Страница 24 из 25
Еще более интересный, чем даже Хасдай ибн Шапрут, персонаж – Самуэль ибн Нагрела, министр эмира Гранады Хаббуса служит как бы опознавательным знаком наступления золотого века для евреев Испании. Нам хорошо известна жизнь этого человека, обладавшего разносторонними талантами, в основном благодаря дошедшим до нас его поэмам биографического характера. Портрет, вырисовывающийся при чтении этих поэм, заставляет вспомнить о принцах эпохи Возрождения, а арабская Испания с ее войнами, интригами, политической раздробленностью и интеллектуальным кипением во многом напоминает Италию XVI века.

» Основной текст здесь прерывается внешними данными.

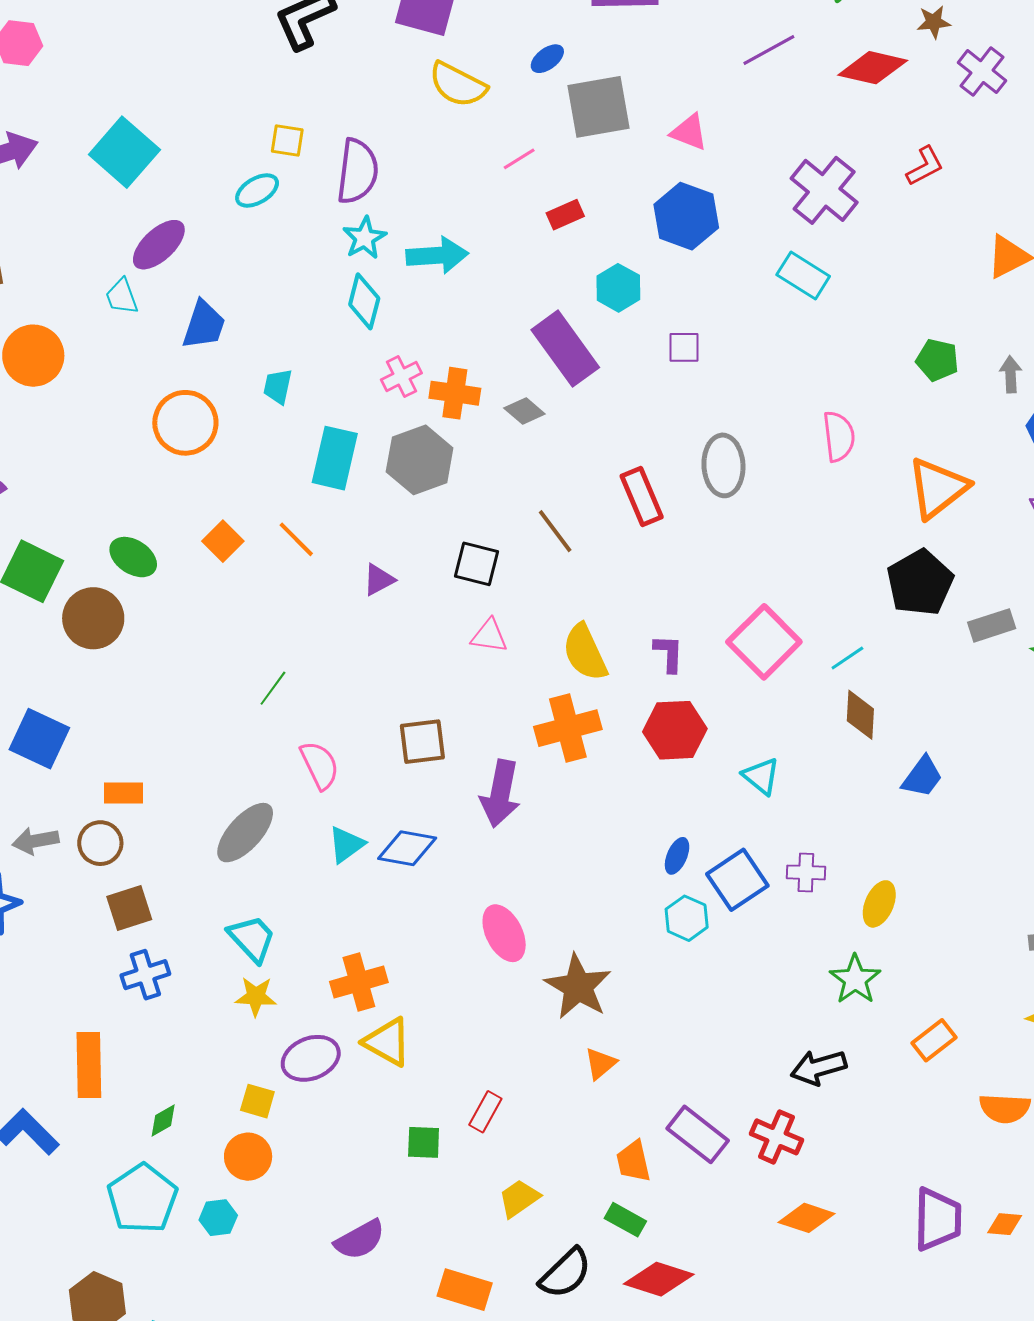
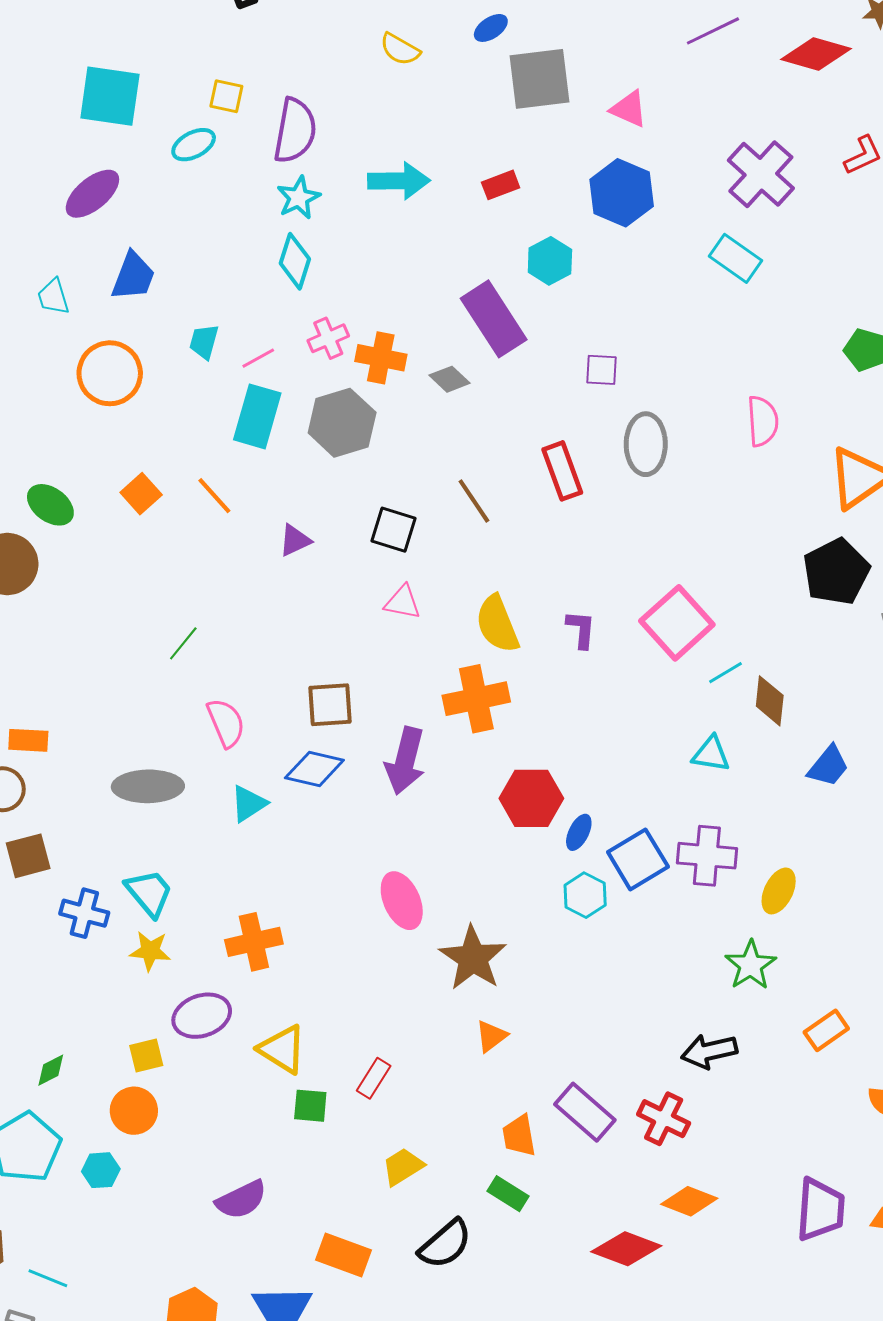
yellow semicircle: (458, 85) -> (400, 49), size x0.7
cyan square: (124, 152) -> (110, 96), moved, turned -36
pink line: (519, 159) -> (258, 358), moved
cyan arrow: (437, 255) -> (399, 181), moved
cyan trapezoid: (122, 297) -> (53, 297), moved
purple square: (684, 347) -> (602, 370), moved
cyan line: (847, 658) -> (726, 673), moved
red hexagon: (675, 730) -> (531, 798), moved
cyan triangle: (761, 776) -> (711, 754), moved, turned -33
gray ellipse: (245, 833) -> (148, 786), turned 44
blue diamond: (407, 848) -> (314, 769), moved
purple cross: (806, 872) -> (707, 856), size x1.5
blue cross: (145, 975) -> (84, 913), moved, turned 30
yellow triangle: (387, 1042) -> (282, 1049), moved
yellow square: (257, 1101) -> (146, 1056), turned -33
red diamond: (659, 1279) -> (626, 1249), moved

Абу-Ибрахим Самуэль бен Йосеф Халеви ибн Нагрела – таково его полное арабское имя, – родился в 993 году в Кордове в богатой еврейской семье. Он получил превосходное образование, одновременно еврейское и арабское, как это было принято. Будучи глубоко религиозным человеком, он с раннего детства был убежден, что рука Бога предназначила его для великих свершений. «Я буду столь же твердо держаться Твоей воли как я держу меч; отражая вражеские мечи, я буду полагаться на Твой…», – восклицает он в одной из своих поэм. После юности, полной приключений и о которой почти ничего не известно, он смог заслужить доверие эмира Хаббуса. По одной из легенд он добился этого благодаря своему искусству каллиграфа; он считался выдающимся мастером высокочтимого и процветающего искусства арабской дипломатической переписки. Показательно, что по поручению своего монарха ему приходилось командовать войсками в ходе нескольких военных кампаний.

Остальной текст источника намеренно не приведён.